The PA issued a statement condemning the killing and Arafat pledged to arrest the perpetrators..

"Despite the hard line positions of minister Ze'evy and out of the PA's commitment to peace, it reiterates its condemnation for this action," the statement said.

PA Information Minister Yasser Abed Rabbo said the PA felt "sorry" about the assassinations and called for an end to the violence.

"We reject all forms of political assassinations," Rabbo said. "We want to put an end to this vicious cycle of killings, although Mr. Ze'evy had adopted a hostile position and policies against our people."

The State Department condemned the killing in the strongest possible terms.

"It?s a despicable act of terrorism," an embassy spokesman in Tel Aviv said. "Yasser Arafat must do everything [possible] to clamp down on these [perpetrators]."

British Prime Minister Tony Blair condemned the attack and urged restraint "in response to the men of violence who only want to wreck any proposals for peace."

Likewise, German Foreign Minister Joschka Fischer said everything had to be done "to avoid a further escalation of violence."

It was not clear what action Israel planned to take, but Landau said Israel was going to follow the lead of the Americans in fighting terrorism.

"They don't say that you cannot fight [terrorism] and there is no military solution ... They don't say that you have to negotiate [with terrorists]. They don't negotiate with terrorists, and they don't negotiate with those who sponsor them," he said.

"What's good for them is good for us," Landau added, emphasizing that he was not advocating a bombing raid on the PA.

Washington has been encouraging Israel to ease restrictions on the Palestinians, despite ongoing violence, in an effort to fulfill a truce and garner support in the Arab and Muslim world for the fight against terror.

Israeli government spokesman Avi Pazner said that Palestinian terrorism had continued "unabated."

"The group who perpetrated this act is a well-known Palestinian terrorist organization, and they are working openly in Palestinian-controlled territories of the West Bank and Gaza," Pazner said.

"The PA knows about their activities and is doing nothing to stop them or arrest them," he added.

The prime minister's office issued a statement Wednesday saying that Israel had issued a list of 108 wanted terrorists to the PA but they had not been arrested.

Israeli military sources said two PA-controlled refugee camps, around which restrictions had been eased in the last few days as part of a truce agreement, have now been closed.

This is not the first time Palestinian terrorism has targeted Israeli officials, but Ze'evy was the highest ranking government representative to ever be hit. (The late Prime Minister Yitzhak Rabin was assassinated by a Jewish extremist.)

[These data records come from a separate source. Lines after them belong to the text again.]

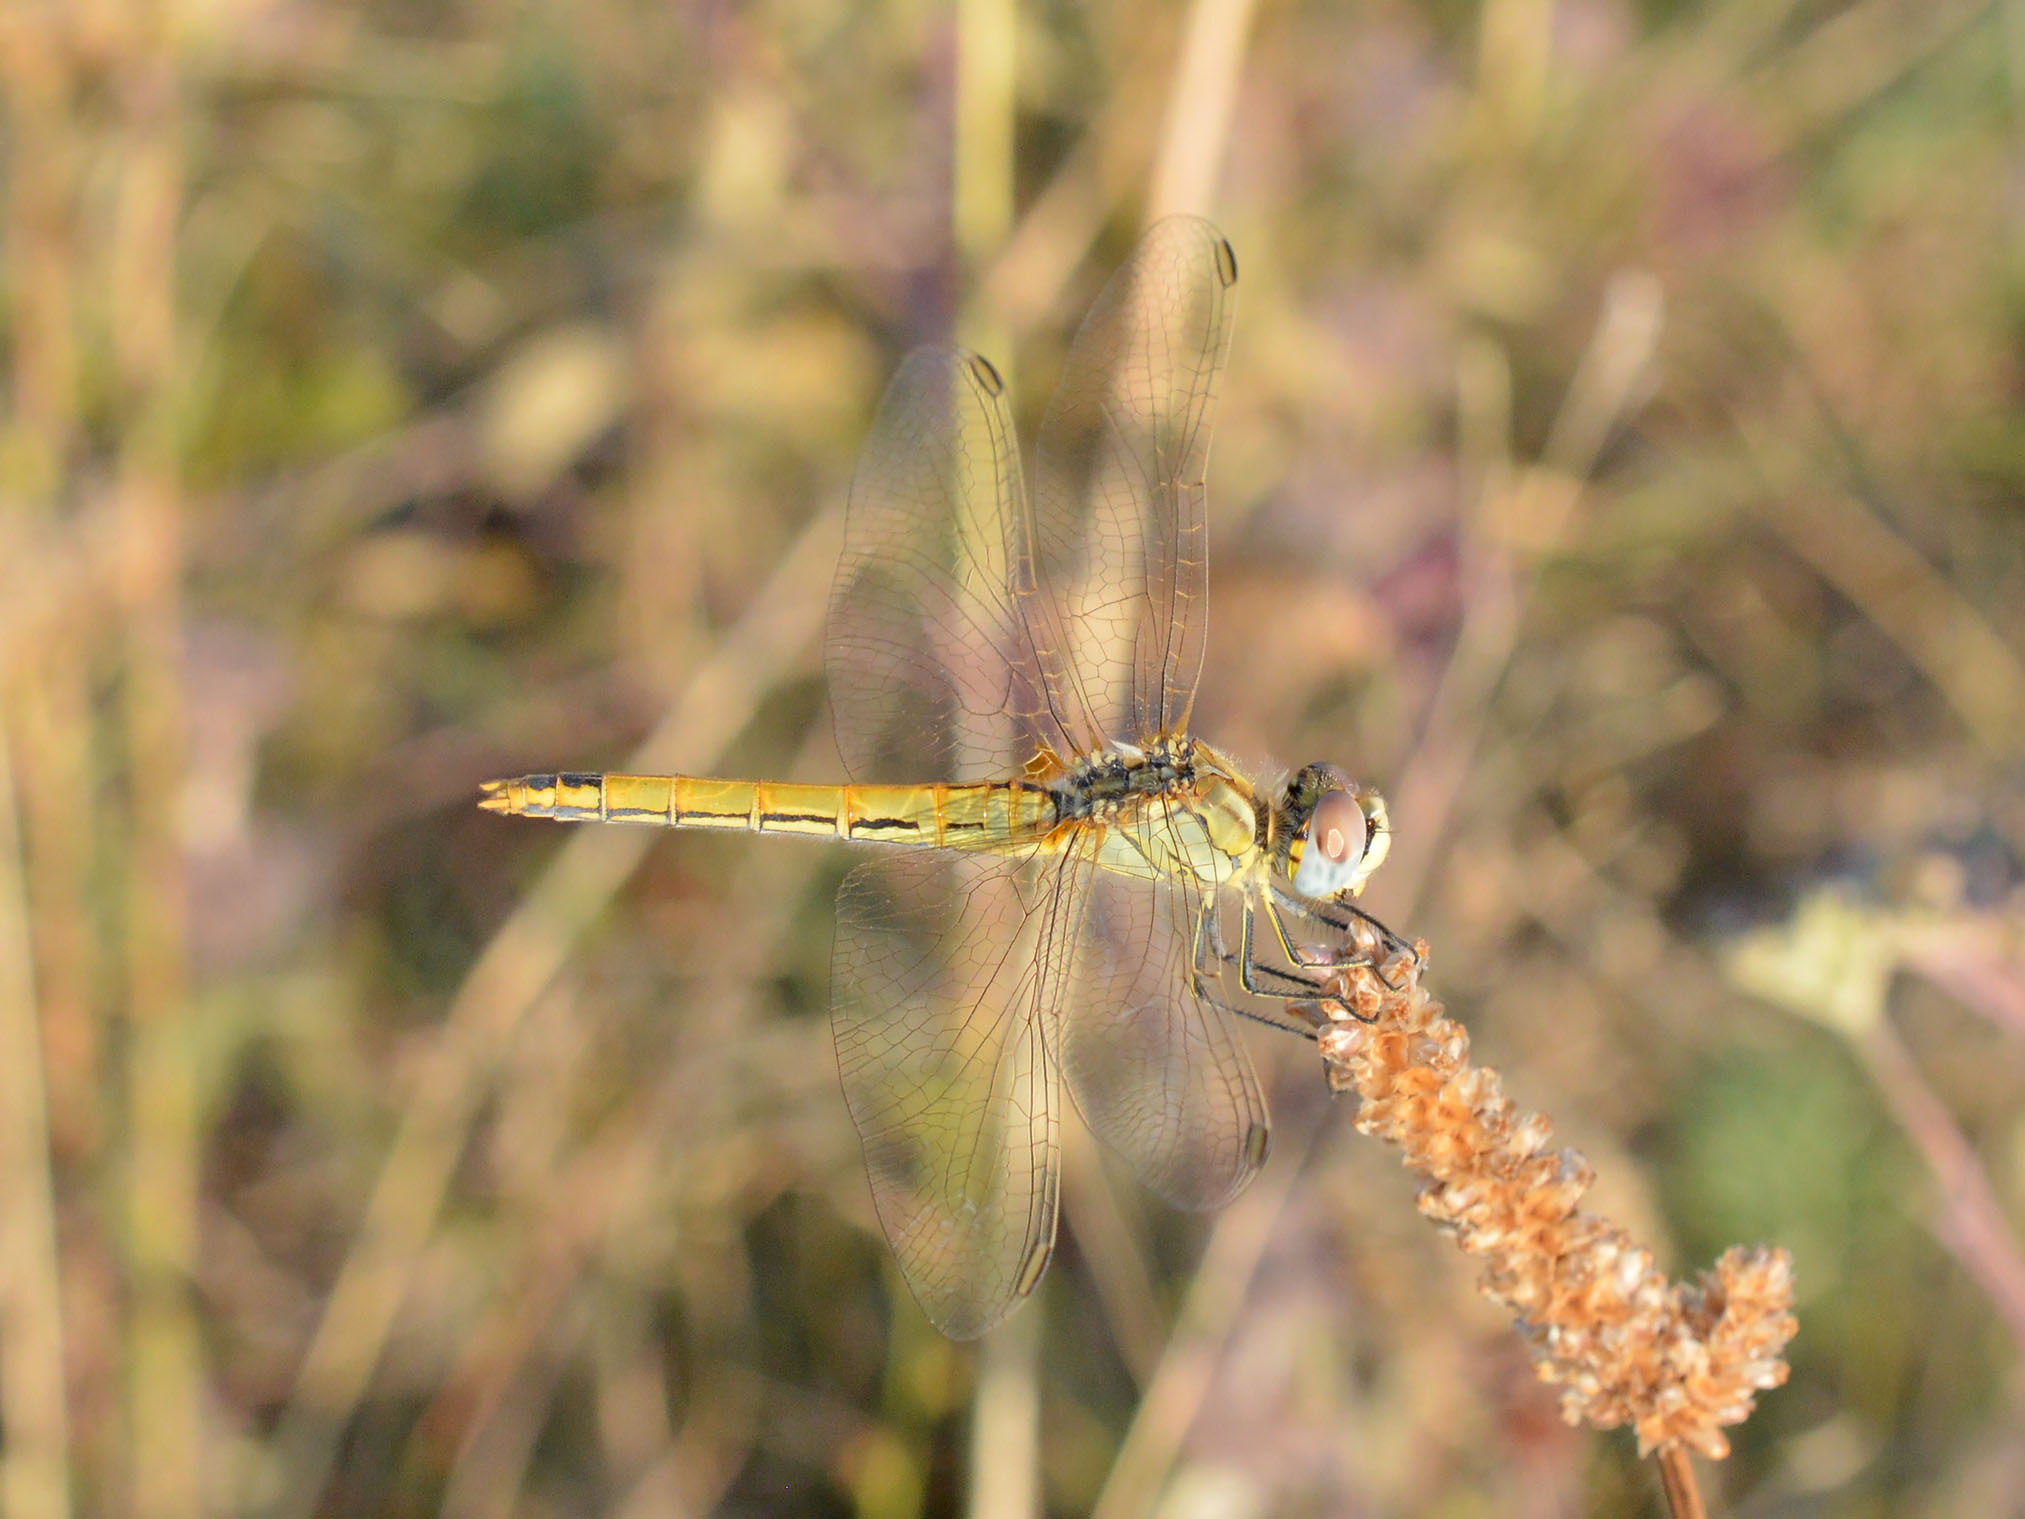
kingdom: Animalia
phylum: Arthropoda
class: Insecta
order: Odonata
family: Libellulidae
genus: Sympetrum
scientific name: Sympetrum fonscolombii
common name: Red-veined darter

Israel's Ambassador to London, Shlomo Argov, was shot in the head on June 3, 1982 by the Palestinian Abu Nidal faction. Argov survived the attack but was left completely physically and mentally incapacitated.

The attempted assassination was the last straw. Three days later, Israel invaded southern Lebanon in what it called Peace for Galilee operation, in an attempt to rout Palestinian factions holed up there.

Palestinian groups, among them Arafat's PLO, had become entrenched in Lebanon and used it as a base from which to launch international and cross-border terror attacks on Israel.